Written task:
Repeat all of the data word for word so that only the pictures are missing from the copy.
-----
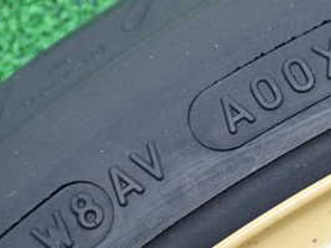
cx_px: 195
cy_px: 160
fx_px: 946
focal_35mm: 99
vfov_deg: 14.9
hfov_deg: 19.8
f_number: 2.9
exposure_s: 1/125
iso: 400
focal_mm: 7.84
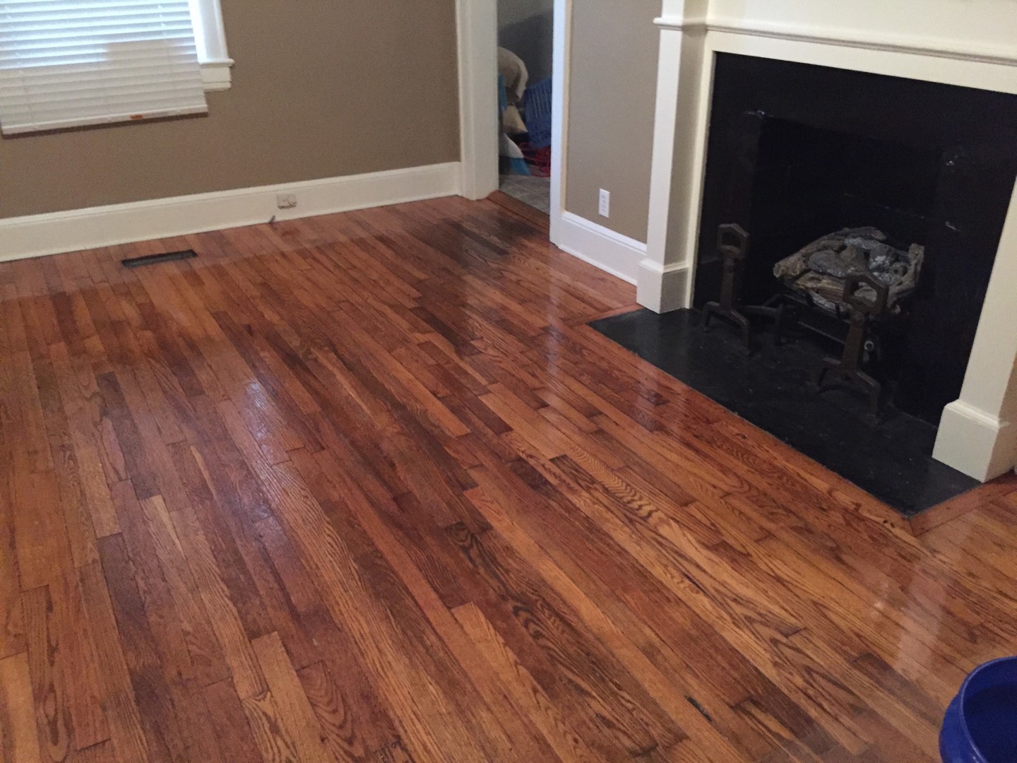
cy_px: 382
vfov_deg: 48.2
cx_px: 508
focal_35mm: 29
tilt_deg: -26.4
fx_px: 852
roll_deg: -1.7
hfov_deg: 61.7
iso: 400
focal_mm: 4.15
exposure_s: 1/15
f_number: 2.2
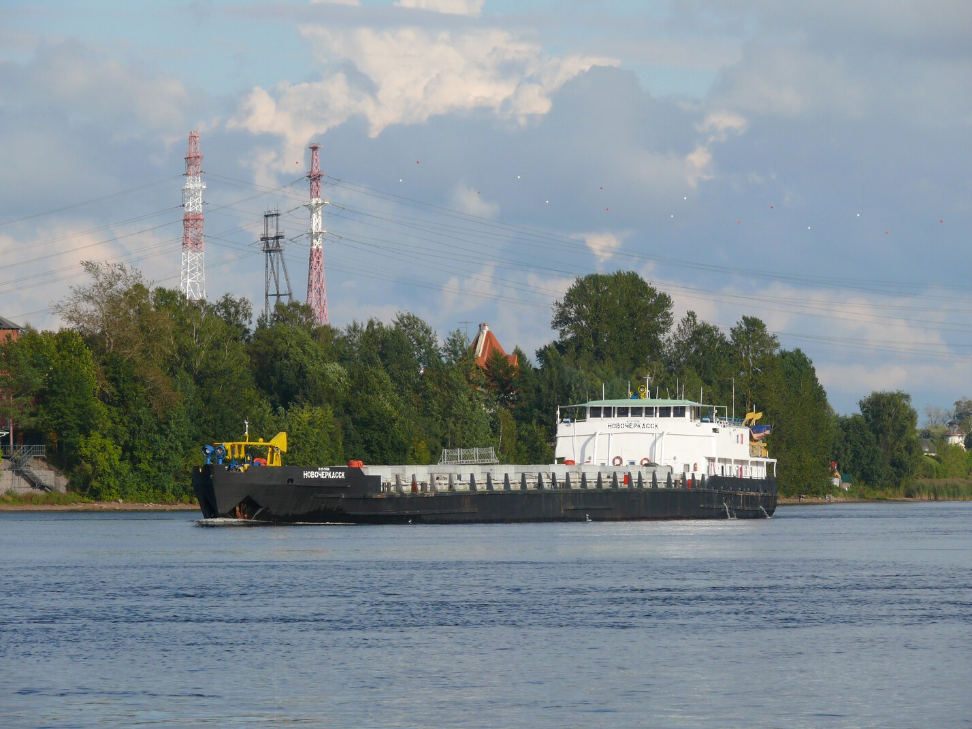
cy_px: 364
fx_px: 5812
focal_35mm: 207
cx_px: 486
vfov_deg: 7.2
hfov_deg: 9.6
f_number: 5.6
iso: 100
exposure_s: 1/500
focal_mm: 43.9
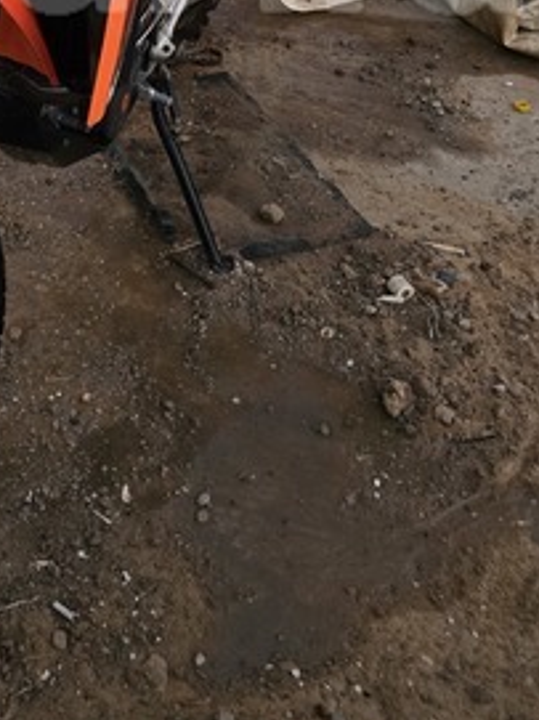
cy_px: -64
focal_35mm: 51
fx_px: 1060
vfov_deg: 33.0
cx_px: 5
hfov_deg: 27.0
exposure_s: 1/100
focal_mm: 6.3
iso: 1250
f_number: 1.7
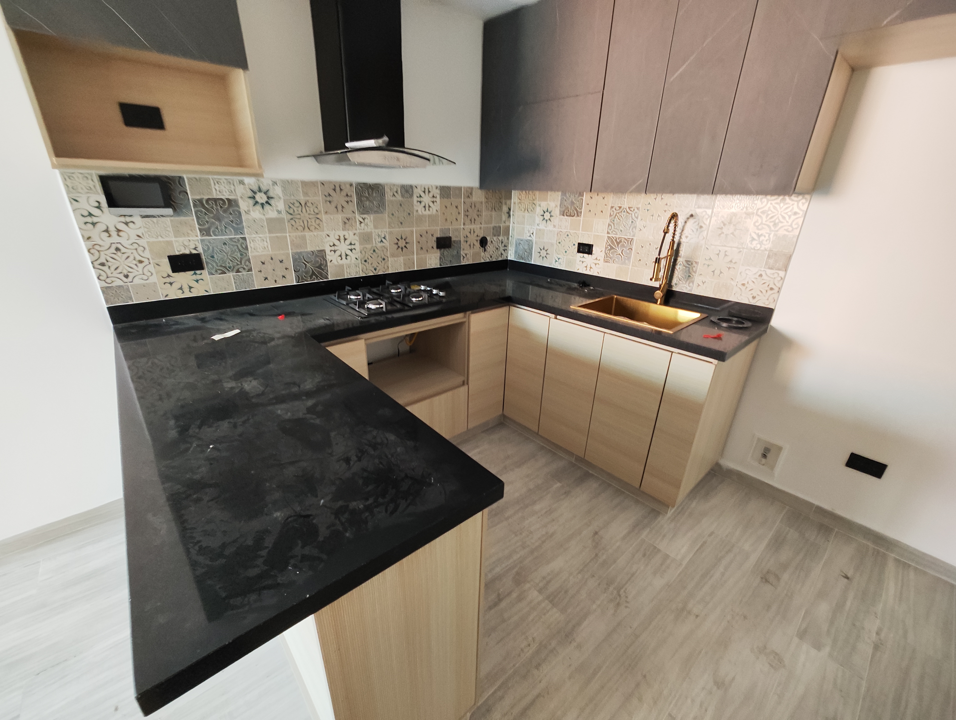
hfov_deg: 102.0
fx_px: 387
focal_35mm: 14
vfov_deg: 85.8
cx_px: 478
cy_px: 360
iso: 653
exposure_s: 1/24
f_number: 2.2
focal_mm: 2.16
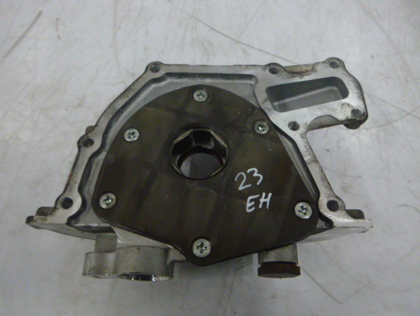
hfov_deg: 67.3
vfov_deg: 53.1
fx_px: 316
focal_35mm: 26
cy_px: 160
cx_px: 206
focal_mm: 4.5
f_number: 3.9
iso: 400
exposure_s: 1/20
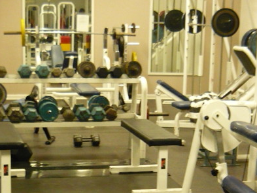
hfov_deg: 22.7
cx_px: 123
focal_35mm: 86
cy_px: 189
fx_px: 639
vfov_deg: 16.8
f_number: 2.8
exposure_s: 1/30
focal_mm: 5.5
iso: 400
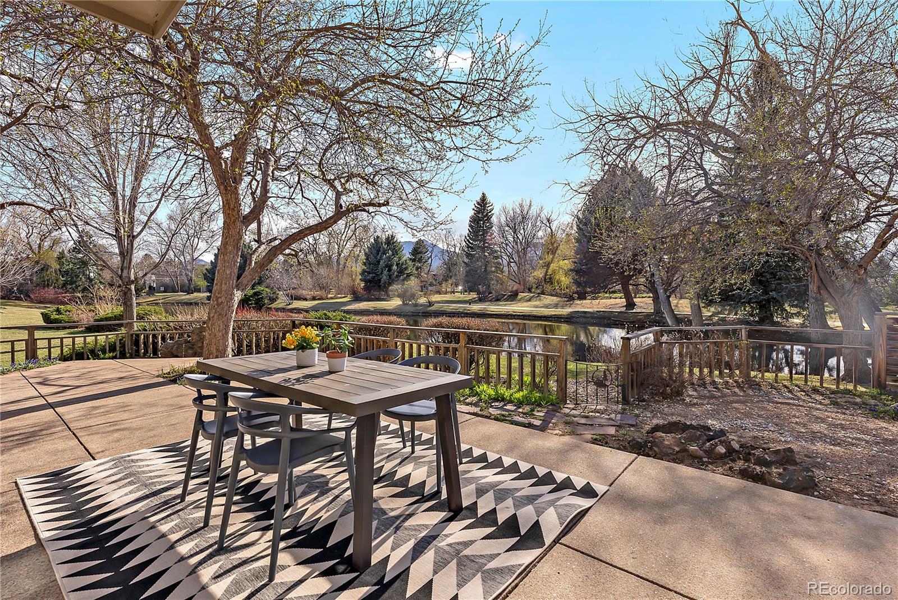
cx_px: 449
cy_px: 300
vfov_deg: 75.9
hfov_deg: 98.9
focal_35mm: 15
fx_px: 384
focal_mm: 15.4
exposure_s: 1/250
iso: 80
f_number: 8
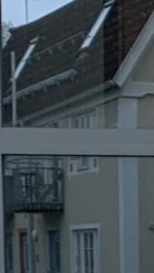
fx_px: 1623
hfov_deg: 5.4
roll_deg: -1.4
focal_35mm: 224
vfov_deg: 9.0
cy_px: 580
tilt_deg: -9.4
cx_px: 215
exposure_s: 1/972
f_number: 1.8
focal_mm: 4.25
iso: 25
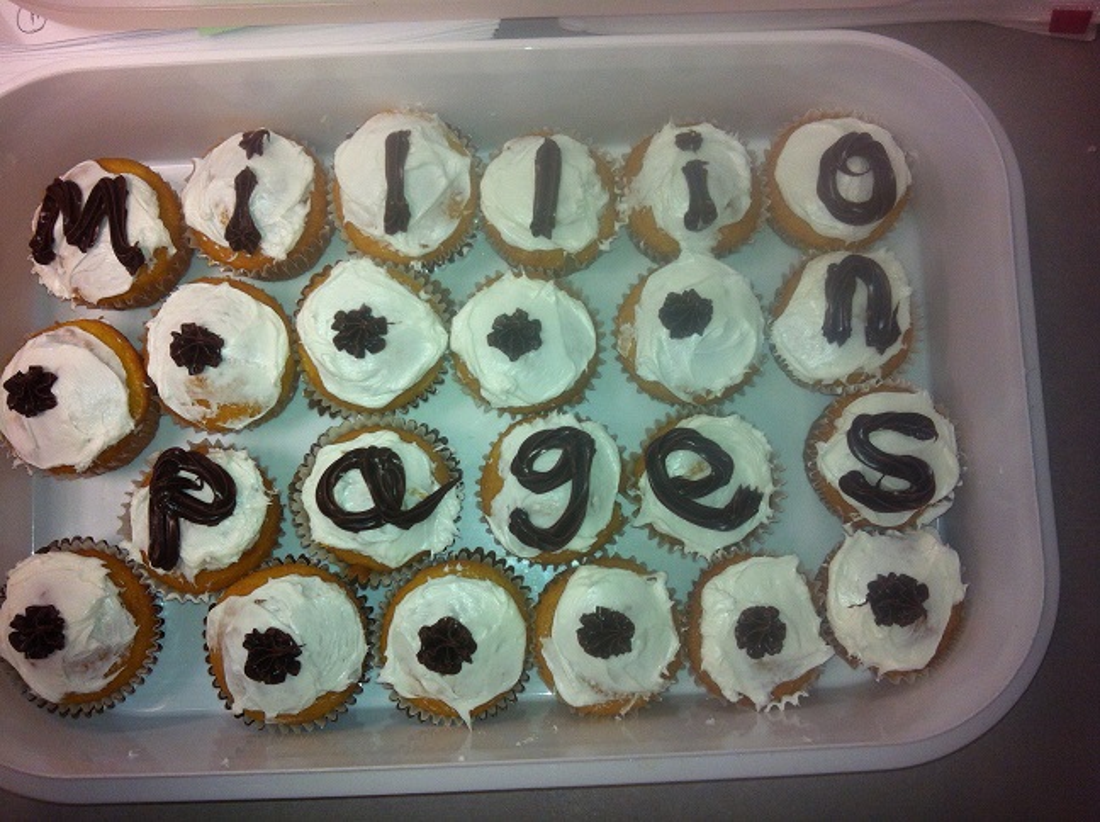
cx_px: 550
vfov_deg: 40.6
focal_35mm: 35
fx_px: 1111
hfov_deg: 52.7
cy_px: 411
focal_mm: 3.85
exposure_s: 1/51
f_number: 2.8
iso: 80
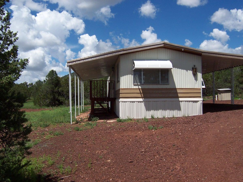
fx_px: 253
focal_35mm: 36
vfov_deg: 39.7
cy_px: 91
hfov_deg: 51.4
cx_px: 122
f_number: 5.6
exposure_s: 1/750
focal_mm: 5.6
-----
Exercise solution:
cx_px: 195
cy_px: 160
fx_px: 946
focal_35mm: 99
vfov_deg: 14.9
hfov_deg: 19.8
f_number: 2.9
exposure_s: 1/125
iso: 400
focal_mm: 7.84
cy_px: 382
vfov_deg: 48.2
cx_px: 508
focal_35mm: 29
tilt_deg: -26.4
fx_px: 852
roll_deg: -1.7
hfov_deg: 61.7
iso: 400
focal_mm: 4.15
exposure_s: 1/15
f_number: 2.2
cy_px: 364
fx_px: 5812
focal_35mm: 207
cx_px: 486
vfov_deg: 7.2
hfov_deg: 9.6
f_number: 5.6
iso: 100
exposure_s: 1/500
focal_mm: 43.9
cy_px: -64
focal_35mm: 51
fx_px: 1060
vfov_deg: 33.0
cx_px: 5
hfov_deg: 27.0
exposure_s: 1/100
focal_mm: 6.3
iso: 1250
f_number: 1.7
hfov_deg: 102.0
fx_px: 387
focal_35mm: 14
vfov_deg: 85.8
cx_px: 478
cy_px: 360
iso: 653
exposure_s: 1/24
f_number: 2.2
focal_mm: 2.16
hfov_deg: 67.3
vfov_deg: 53.1
fx_px: 316
focal_35mm: 26
cy_px: 160
cx_px: 206
focal_mm: 4.5
f_number: 3.9
iso: 400
exposure_s: 1/20
hfov_deg: 22.7
cx_px: 123
focal_35mm: 86
cy_px: 189
fx_px: 639
vfov_deg: 16.8
f_number: 2.8
exposure_s: 1/30
focal_mm: 5.5
iso: 400
cx_px: 449
cy_px: 300
vfov_deg: 75.9
hfov_deg: 98.9
focal_35mm: 15
fx_px: 384
focal_mm: 15.4
exposure_s: 1/250
iso: 80
f_number: 8
fx_px: 1623
hfov_deg: 5.4
roll_deg: -1.4
focal_35mm: 224
vfov_deg: 9.0
cy_px: 580
tilt_deg: -9.4
cx_px: 215
exposure_s: 1/972
f_number: 1.8
focal_mm: 4.25
iso: 25
cx_px: 550
vfov_deg: 40.6
focal_35mm: 35
fx_px: 1111
hfov_deg: 52.7
cy_px: 411
focal_mm: 3.85
exposure_s: 1/51
f_number: 2.8
iso: 80
fx_px: 253
focal_35mm: 36
vfov_deg: 39.7
cy_px: 91
hfov_deg: 51.4
cx_px: 122
f_number: 5.6
exposure_s: 1/750
focal_mm: 5.6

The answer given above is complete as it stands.